Liveable cities – it’s all in the planningNovember 07 2017
Program Director for the Master of Urban and Regional Planning and the Bachelor of Urban and Regional Planning at UniSA, Dr Pieters believes our urban planning history says as much about the evolution of civil societies as does everyday politics.
And he says planning and politics have always gone hand-in-hand in the creation of great cities.
“People have lived in cities for thousands of years and the responsibility for deciding how land should be used to build a safe, settlement and feed the population has always been political but politics alone isn’t enough to plan great cities,” Dr Pieters says.
“At its peak around 100 AD, Rome, the centre of a global empire, had more a million residents - but it also had terrible traffic jams.
“We all know Adelaide, like Rome (both planned with a grid model), was a planned city and we celebrate the colony’s surveyor Colonial William Light, but few people have heard of Charles Reade, who was arguably far more influential.”

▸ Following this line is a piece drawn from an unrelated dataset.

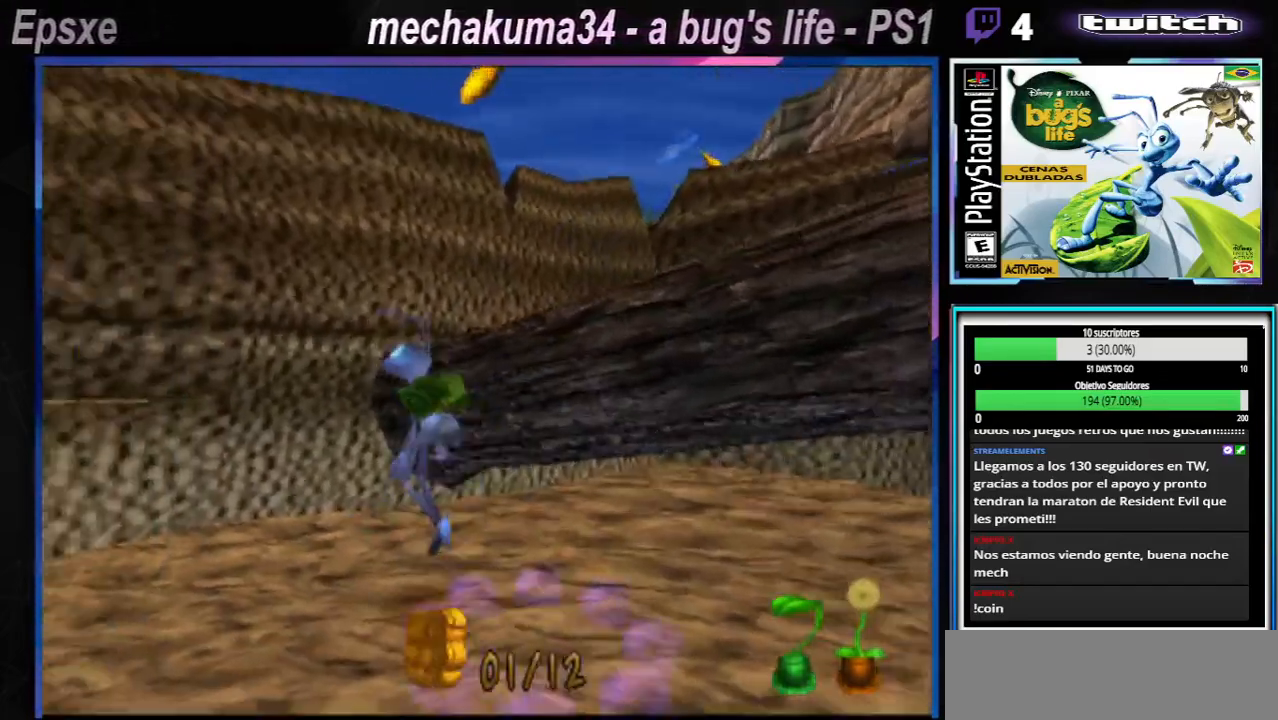
{"buttons": [], "left_stick": "left", "right_stick": "center", "events": [[50, "A", "up"]]}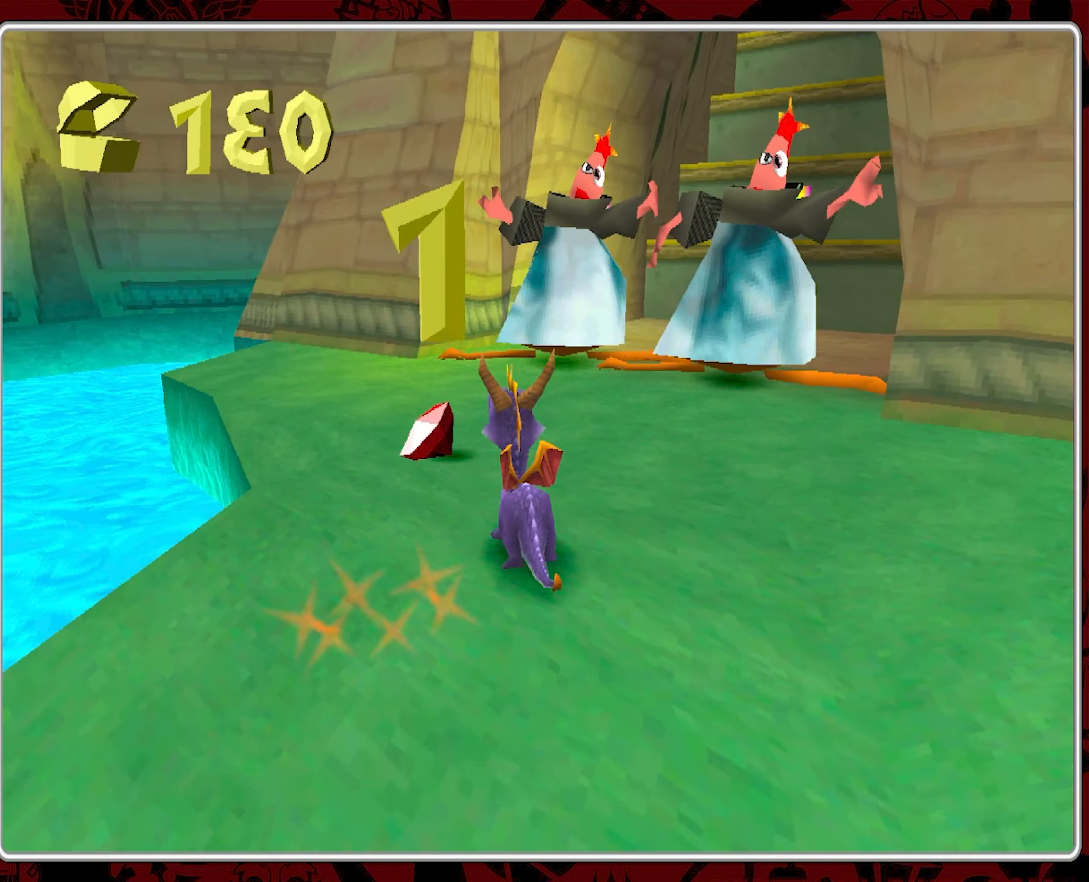
Gameplay with a controller (PlayStation layout); each line is a JSON object with the inputs held at the frame after it. "events" lists button and stick changes between this image and that frame as [ms after this image, input, new state], when the widget could be followed in between. Not read: right_stick.
{"buttons": ["SQUARE"], "left_stick": "up", "events": [[16, "left_stick", "up-right"], [266, "SQUARE", "down"], [450, "left_stick", "up"]]}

A real fan of Light’s design for Adelaide, Reade was an advocate of the Garden City Movement - a rational design movement founded by Sir Ebenezer Howard in London at the beginning of the 20th Century that promoted affordable housing and healthy living conditions for the working class with the aim of reducing the alienation of humans and society from nature.
Reade was appointed as a town planning adviser by the South Australian Government in 1916 and later became its first official Town Planner in 1918 and the architect of the leafy, curved streets of Colonel Light Gardens.
“The influence of town planners such as Light and Reade have continued well beyond their lifetime, impacting the amenability and social tone of Adelaide,” Pieters says.
“Today we are influenced by new ideas about mixed-use development, urban consolidation, transit- oriented development, new urbanism and the idea of resilient cities – a way of designing cities so that they can withstand the pressures of natural disasters.
“For a profession that has often suffered a dull image, young town planners are actually in for a career full of design challenges and exciting opportunities to make a difference, not only to how cities look and function but to the quality of life for those who live in them.
“One very good reason to celebrate World Town Planning Day is to raise awareness of just how important these planning issues are and to encourage young people to engage in the profession and in their neighbourhoods as communities meet a range of challenges from population growth and changes to age demographics, right through to the impacts of climate change.”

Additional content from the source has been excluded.